1996 may not have been ready for Aphex Twin
In Hear This, The A.V. Club writers sing the praises of songs they know well. This week, we’re picking some of our favorite songs from 1996.
Aphex Twin, “4” (1996)
If you’d asked me about electronic music in 1996, I’d have offered some mealy-mouthed half-reply about The Chemical Brothers or “that Daft Punk video with the dog,” before dismissing the lot of it as “raver stuff.” It would be six more years before I first heard Boards Of Canada’s Geogaddi, the album that completely redefined everything I thought electronic music could be, and sent me down a wormhole of discovery so deep I’ve never crawled back out since. In the interim, I missed out on some incredible records thanks to my stubborn lack of curiosity about “techno,” where I lumped absolutely anything made with digital instruments. I wonder how much of that time could have been salvaged if I hadn’t been too foolishly blinkered to take a chance on Aphex Twin’s Richard D. James Album from that year, whose opening song “4” alone might have showed me that electronic music was capable of so much more than giving people in visors and glow-tape-covered JNCO pants something to dance to.
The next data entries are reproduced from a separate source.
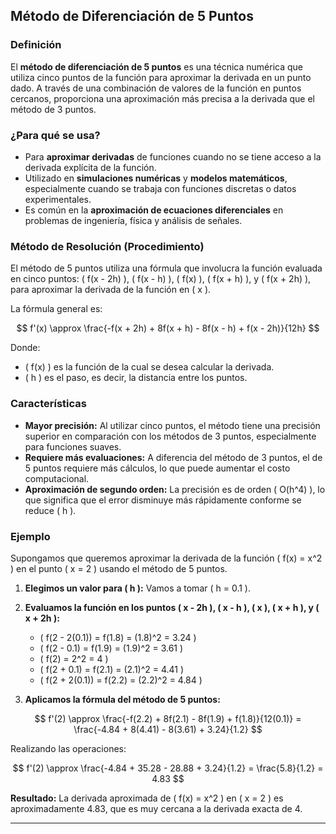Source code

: ## **Método de Diferenciación de 5 Puntos**

### **Definición**
El **método de diferenciación de 5 puntos** es una técnica numérica que utiliza cinco puntos de la función para aproximar la derivada en un punto dado. A través de una combinación de valores de la función en puntos cercanos, proporciona una aproximación más precisa a la derivada que el método de 3 puntos.

### **¿Para qué se usa?**
- Para **aproximar derivadas** de funciones cuando no se tiene acceso a la derivada explícita de la función.
- Utilizado en **simulaciones numéricas** y **modelos matemáticos**, especialmente cuando se trabaja con funciones discretas o datos experimentales.
- Es común en la **aproximación de ecuaciones diferenciales** en problemas de ingeniería, física y análisis de señales.

### **Método de Resolución (Procedimiento)**
El método de 5 puntos utiliza una fórmula que involucra la función evaluada en cinco puntos: \( f(x - 2h) \), \( f(x - h) \), \( f(x) \), \( f(x + h) \), y \( f(x + 2h) \), para aproximar la derivada de la función en \( x \).

La fórmula general es:

$$
f'(x) \approx \frac{-f(x + 2h) + 8f(x + h) - 8f(x - h) + f(x - 2h)}{12h}
$$

Donde:
- \( f(x) \) es la función de la cual se desea calcular la derivada.
- \( h \) es el paso, es decir, la distancia entre los puntos.

### **Características**
- **Mayor precisión:** Al utilizar cinco puntos, el método tiene una precisión superior en comparación con los métodos de 3 puntos, especialmente para funciones suaves.
- **Requiere más evaluaciones:** A diferencia del método de 3 puntos, el de 5 puntos requiere más cálculos, lo que puede aumentar el costo computacional.
- **Aproximación de segundo orden:** La precisión es de orden \( O(h^4) \), lo que significa que el error disminuye más rápidamente conforme se reduce \( h \).

### **Ejemplo**

Supongamos que queremos aproximar la derivada de la función \( f(x) = x^2 \) en el punto \( x = 2 \) usando el método de 5 puntos.

1. **Elegimos un valor para \( h \):**
   Vamos a tomar \( h = 0.1 \).

2. **Evaluamos la función en los puntos \( x - 2h \), \( x - h \), \( x \), \( x + h \), y \( x + 2h \):**
   - \( f(2 - 2(0.1)) = f(1.8) = (1.8)^2 = 3.24 \)
   - \( f(2 - 0.1) = f(1.9) = (1.9)^2 = 3.61 \)
   - \( f(2) = 2^2 = 4 \)
   - \( f(2 + 0.1) = f(2.1) = (2.1)^2 = 4.41 \)
   - \( f(2 + 2(0.1)) = f(2.2) = (2.2)^2 = 4.84 \)

3. **Aplicamos la fórmula del método de 5 puntos:**

$$
f'(2) \approx \frac{-f(2.2) + 8f(2.1) - 8f(1.9) + f(1.8)}{12(0.1)} = \frac{-4.84 + 8(4.41) - 8(3.61) + 3.24}{1.2}
$$

Realizando las operaciones:

$$
f'(2) \approx \frac{-4.84 + 35.28 - 28.88 + 3.24}{1.2} = \frac{5.8}{1.2} = 4.83
$$

**Resultado:** La derivada aproximada de \( f(x) = x^2 \) en \( x = 2 \) es aproximadamente 4.83, que es muy cercana a la derivada exacta de 4.

---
Like the rest of Aphex Twin’s fourth studio record, which takes its title from his actual name, “4” feels warmly, oddly personal. Its vocal “hook,” a sample of James’ dad calling him in for tea (“Richard?” “Yeah”), has the offhand quality of the recording accident that it is, but it’s also intentionally revealing—a little bit of humdrum humanity bleeding in to confirm that, behind all these robotic manipulations, there’s just a good kid “fucking around in a bedroom on the computer.” That balance between machine and man, natural and mechanical colors the entire album, with the warm ambient tones of James’ earlier works, playful children’s nursery rhymes, and an aura of lilting, English countryside romanticism married to some of the most mind-splattering jungle and drill ’n’ bass beats ever created. “4” itself is driven by a distorted snare roll that James pulls and stretches beyond all rhythm or recognition, but the mental picture it creates through its top layers of sentimental strings is of a fondly remembered late-summer afternoon, maybe enjoying a cup of tea with a loved one.
It’s an unusually expressive piece, and one that shows the many modes and moods that electronic music was capable of, something that James and his many acolytes continue to prove to listeners some 20 years after Richard D. James’ watershed release. Even for those of us who weren’t open-minded enough to hear it the first time around.